Era strano rendersi conto di provare quel tipo di sentimenti. Da molto tempo ormai era come se vivesse col pilota automatico, sbandando qua e là, cercando di arrangiarsi e di vivacchiare in un labirinto di situazioni avverse. E non sapeva bene che ruolo avessero avuto gli uomini in tutto questo. Lui tornò al tavolo e si sedete davanti a lei con una mezza pinta di birra. La osservò attentamente. «Il tuo avvocato mi ha detto che stai considerando varie possibilità riguardo al Jasmine Cottage. Pensi di fermarti per un po’?» Si guardò intorno. «Non vedo bagagli.»
«Infatti. Li ho spediti. Ho pensato che sarebbe stato meglio. Sai, ho parecchia roba... Mi fermerò per un po’ in attesa di prendere una decisione... se vendere o restare.»
«Caspita.» C’era una nota di curiosità nella sua voce. «Sarebbe stato più semplice con un’auto, ma il tuo avvocato mi ha detto che l’hai venduta.»
«Be’... sì... Io...» Esitò un istante. «Sono stata coinvolta in un tamponamento e, dopo averla fatta riparare, ho deciso che non mi serviva poi a molto. Abitavo vicino all’ospedale dove lavoravo.»
Una buona scusa, considerato che non aveva voglia di spiegargli le ragioni per cui non se la sentiva più di mettersi al volante.
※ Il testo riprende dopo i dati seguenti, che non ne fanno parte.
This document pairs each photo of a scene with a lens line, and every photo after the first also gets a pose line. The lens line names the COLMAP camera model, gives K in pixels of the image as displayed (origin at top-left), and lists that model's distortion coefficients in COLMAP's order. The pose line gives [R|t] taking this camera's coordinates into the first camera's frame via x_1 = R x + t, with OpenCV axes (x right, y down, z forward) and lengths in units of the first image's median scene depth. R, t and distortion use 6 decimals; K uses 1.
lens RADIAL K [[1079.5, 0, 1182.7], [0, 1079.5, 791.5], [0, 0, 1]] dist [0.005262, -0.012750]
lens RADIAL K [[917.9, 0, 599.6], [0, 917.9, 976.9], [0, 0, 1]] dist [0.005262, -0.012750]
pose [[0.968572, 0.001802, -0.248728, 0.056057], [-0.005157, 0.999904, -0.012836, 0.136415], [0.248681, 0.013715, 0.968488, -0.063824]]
Negli ultimi mesi era come se ogni genere di attività quotidiana fosse diventata una sfida. «Ah, capisco... o almeno credo.» La soppesò a lungo con lo sguardo. «C’è un motivo particolare per cui hai paura di guidare?»
Non aveva creduto alla sua scusa. Lei fece una smorfia. «Forse.» Sperava non le chiedesse altro.
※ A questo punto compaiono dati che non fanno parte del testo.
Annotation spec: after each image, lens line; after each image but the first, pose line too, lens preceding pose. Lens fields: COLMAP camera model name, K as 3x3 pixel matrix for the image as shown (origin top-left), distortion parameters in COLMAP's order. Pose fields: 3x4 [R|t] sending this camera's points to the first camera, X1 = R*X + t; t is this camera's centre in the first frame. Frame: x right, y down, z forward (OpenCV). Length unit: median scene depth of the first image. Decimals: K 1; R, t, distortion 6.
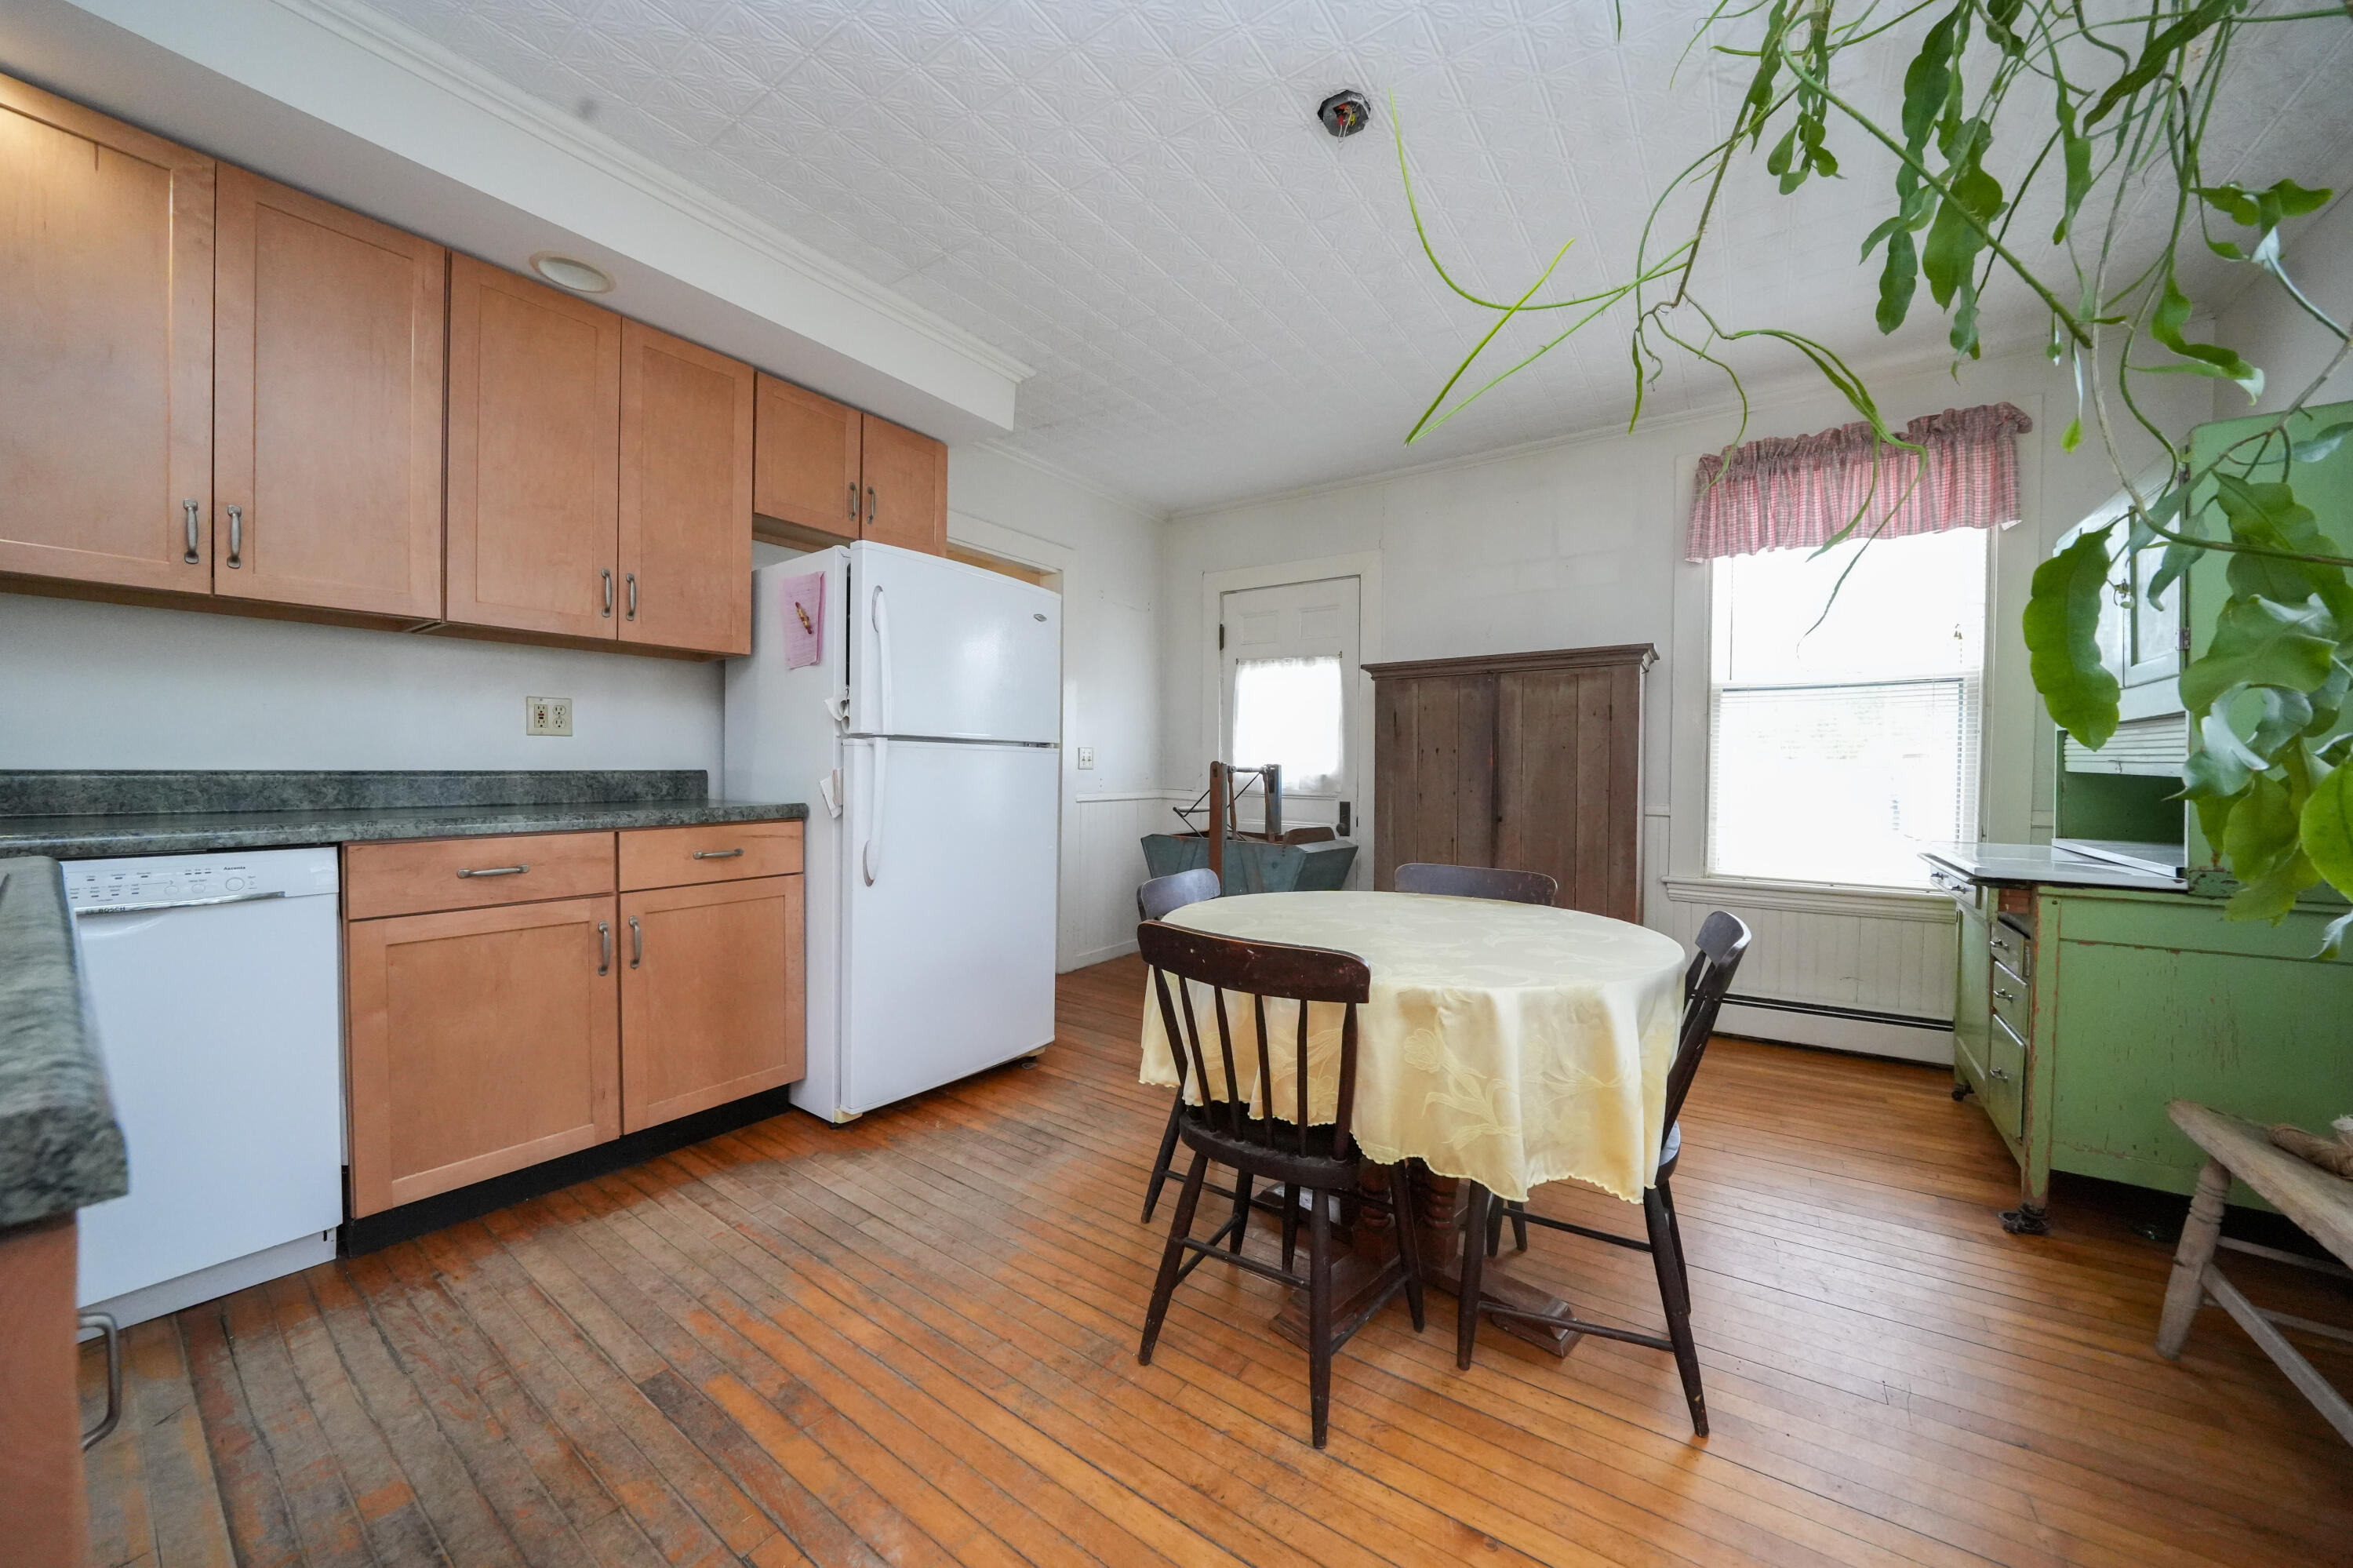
lens RADIAL K [[824.8, 0, 1172.3], [0, 824.8, 781.4], [0, 0, 1]] dist [-0.019906, 0.000110]
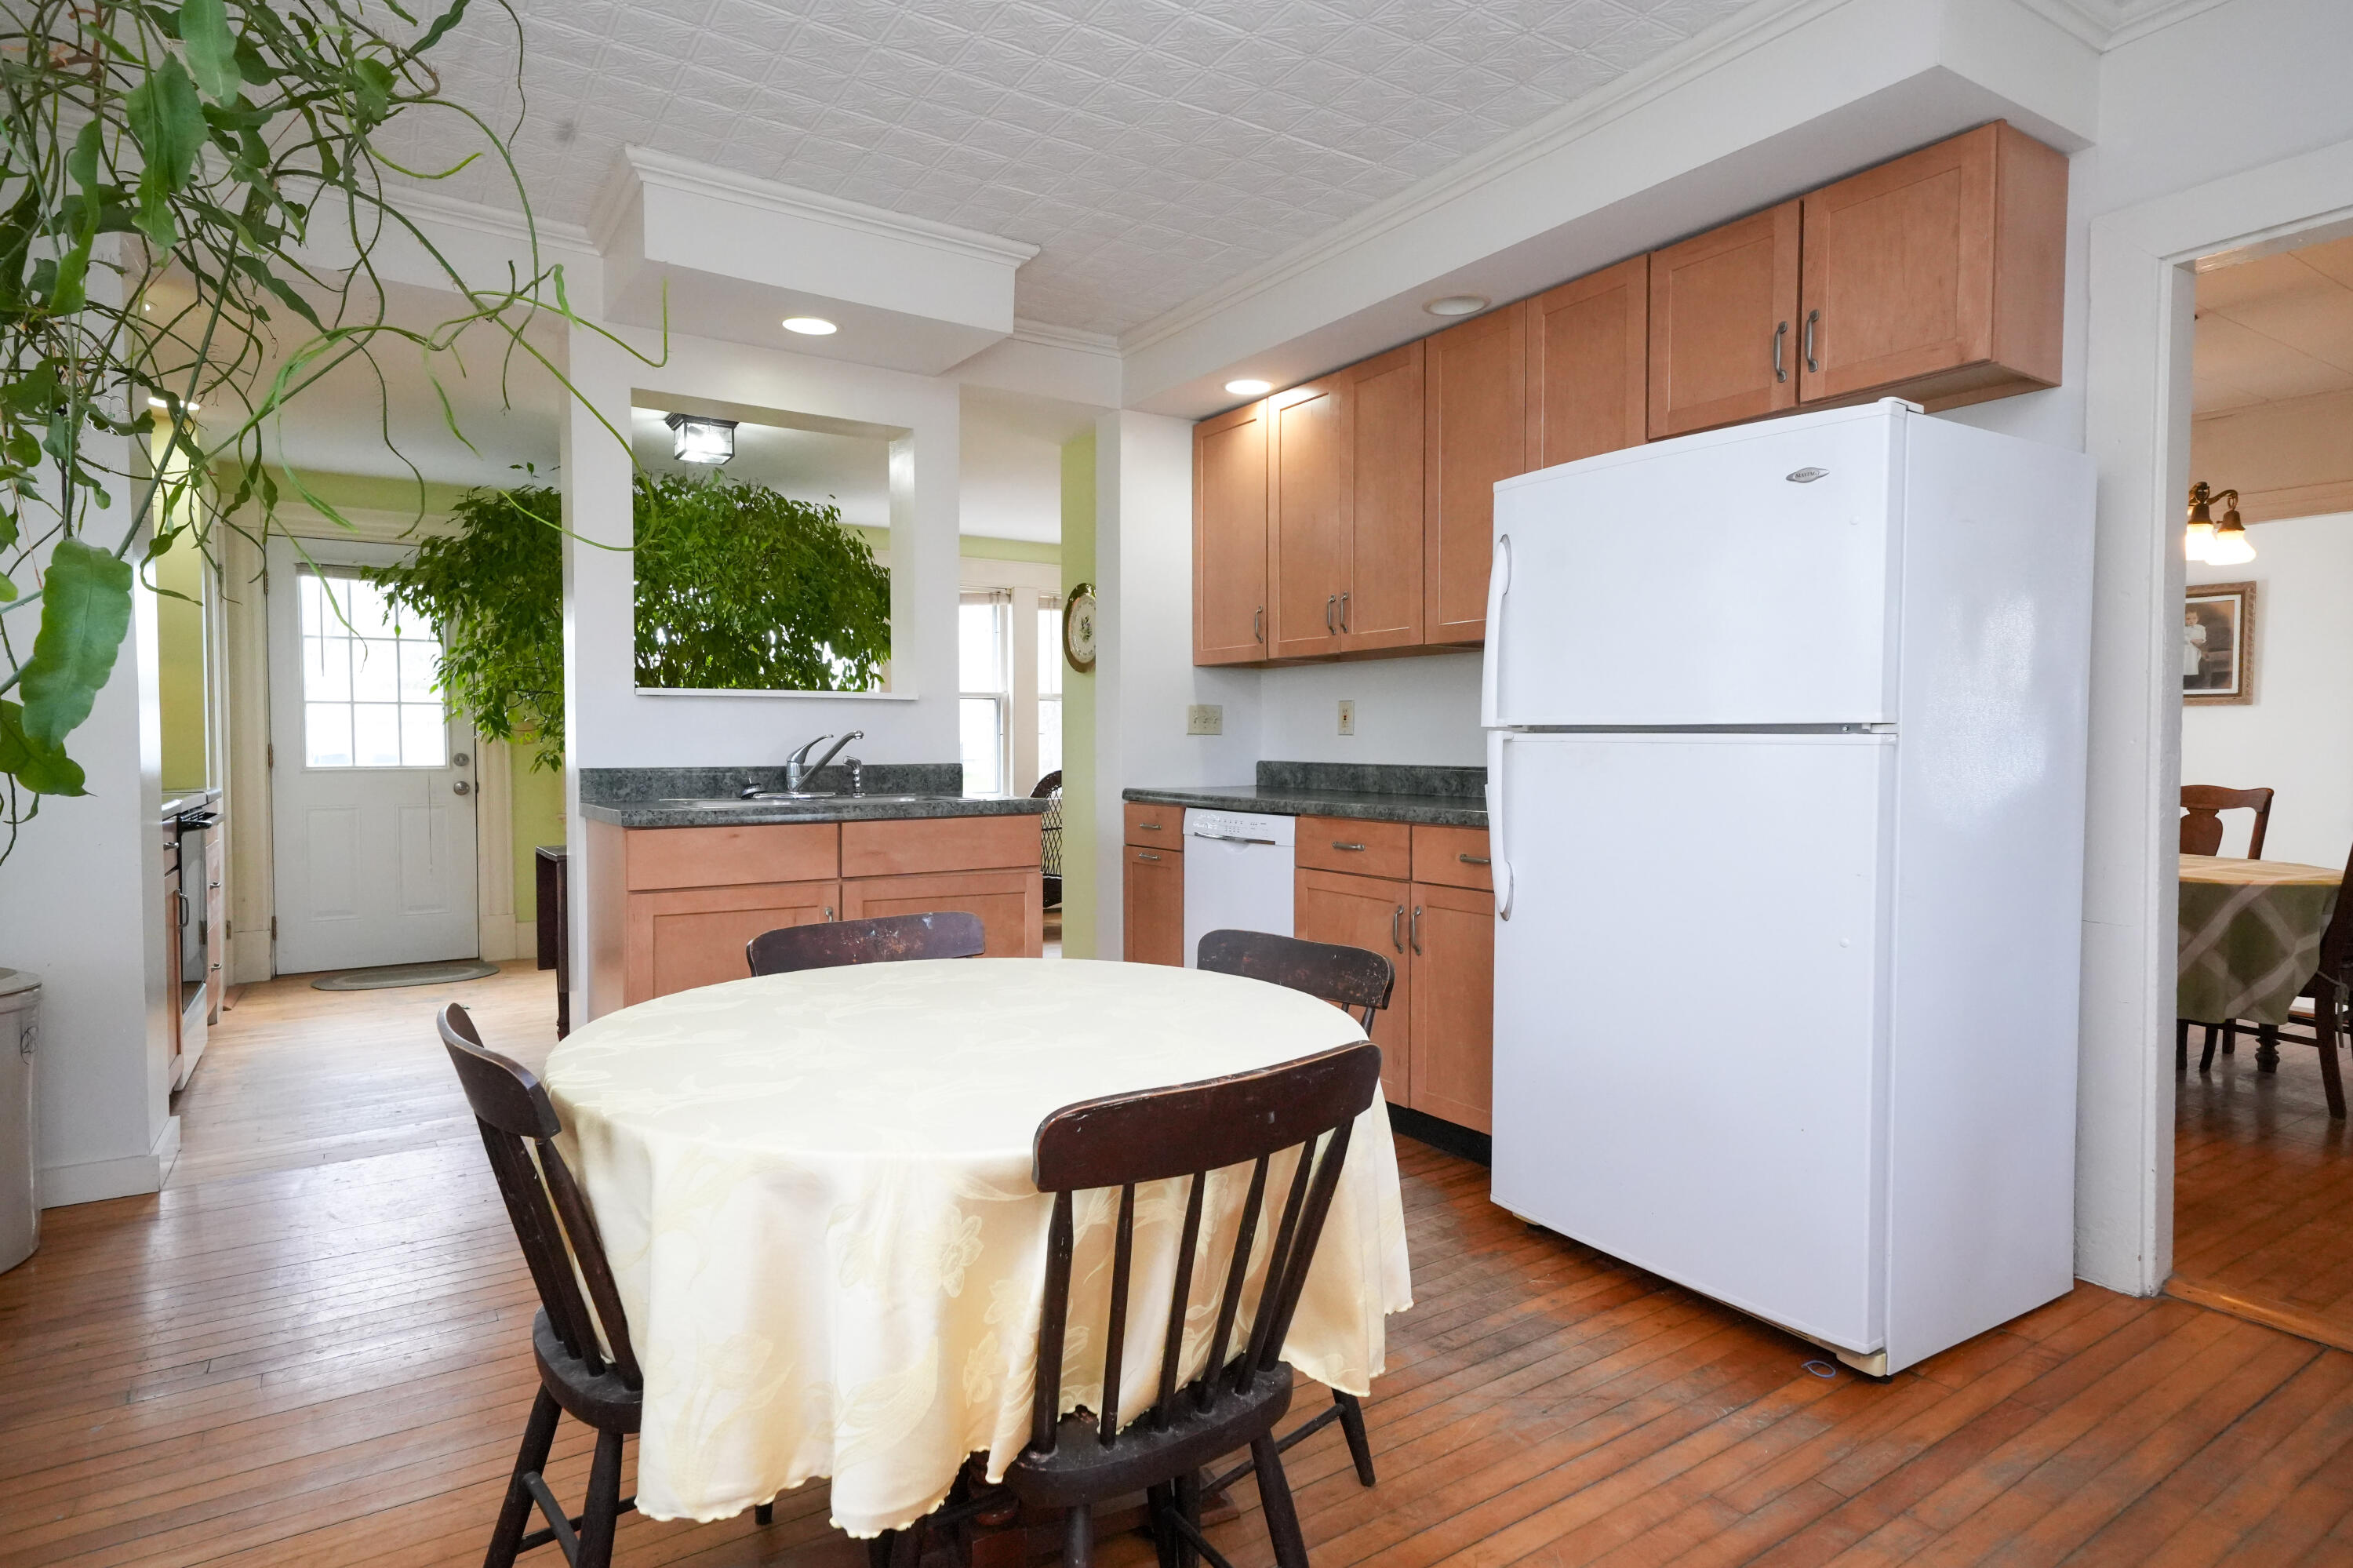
lens RADIAL K [[1252.8, 0, 1176.5], [0, 1252.8, 784.0], [0, 0, 1]] dist [0.018957, 0.002067]
pose [[-0.352477, 0.020410, -0.935598, 0.857509], [-0.027084, 0.999121, 0.032000, -0.030698], [0.935428, 0.036619, -0.351614, 1.129156]]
Lui si appoggiò per un istante allo schienale mentre la cameriera portava il piatto con un’appetitosa fetta di prosciutto affumicato e patatine fritte. Lui rimase in silenzio, immerso nei pensieri, come se qualcosa lo preoccupasse, ma non appena la cameriera si allontanò, tornò a fissarla. «Lavorerai in ospedale anche qui nel Devon?» Si tagliò un boccone di carne.
Lei scrollò il capo. «Non subito. Mi sono presa un periodo di pausa.»
La infastidiva dover pronunciare ancora quelle parole e, sollevando il bicchiere con la bibita ghiacciata, si accorse che le tremava la mano. Appoggiò il bicchiere sperando che non se ne fosse accorto. «E tu... cosa fai nella vita? Il mio avvocato mi aveva detto che eri un custode di mezza età quasi in pensione.»
Una serie di emozioni contrastanti gli attraversarono il volto e Saffi lo osservò incerta. Quella domanda pareva averlo colto alla sprovvista. Inarcò le sopracciglia scure e accennò un sorriso divertito. «In realtà sono medico al Pronto Soccorso e, quando non sono di turno in ospedale, lavoro come basic doctor, soprattutto nei fine-settimana e la sera.»
Lei sbarrò lo sguardo. «Ah, capisco. Allora abbiamo qualcosa in comune. Lavoriamo entrambi nella medicina d’urgenza.»
I basic doctor erano medici dediti alle emergenze sanitarie e intervenivano in caso di urgenze e incidenti. Solitamente erano volontari e davano la propria disponibilità in base ai loro turni di lavoro. «Già.» Lui annuì e la guardò ancora con espressione più seria. Sembrava... quasi rassegnato. «Non ti ricordi proprio di me, vero?»
Saffi aprì la bocca sbalordita. «Dovrei?» Ecco perché le era parso strano. Sentì un peso sullo stomaco. Niente male come inizio. «Ci conosciamo?»
«Oh, sì» ammise lui con voce salda e lei annaspò sulla difensiva. Era ovvio che da quelle parti ci fossero persone che in passato aveva conosciuto.
«Scusa, ma è trascorso un po’ di tempo.» Sperava disperatamente con quella risposta di smorzare la figuraccia.
«Abbiamo lavorato insieme in ospedale, a Londra.»
«Oh.» Un senso di ansia la sopraffece. «Forse eravamo in reparti diversi.»
«Infatti. Io ero in traumatologia. Però mi ricordo perfettamente di te. Non avrei potuto dimenticarti.» La osservò attentamente e vide un leggero rossore risalirle il volto, incorniciato dai morbidi riccioli.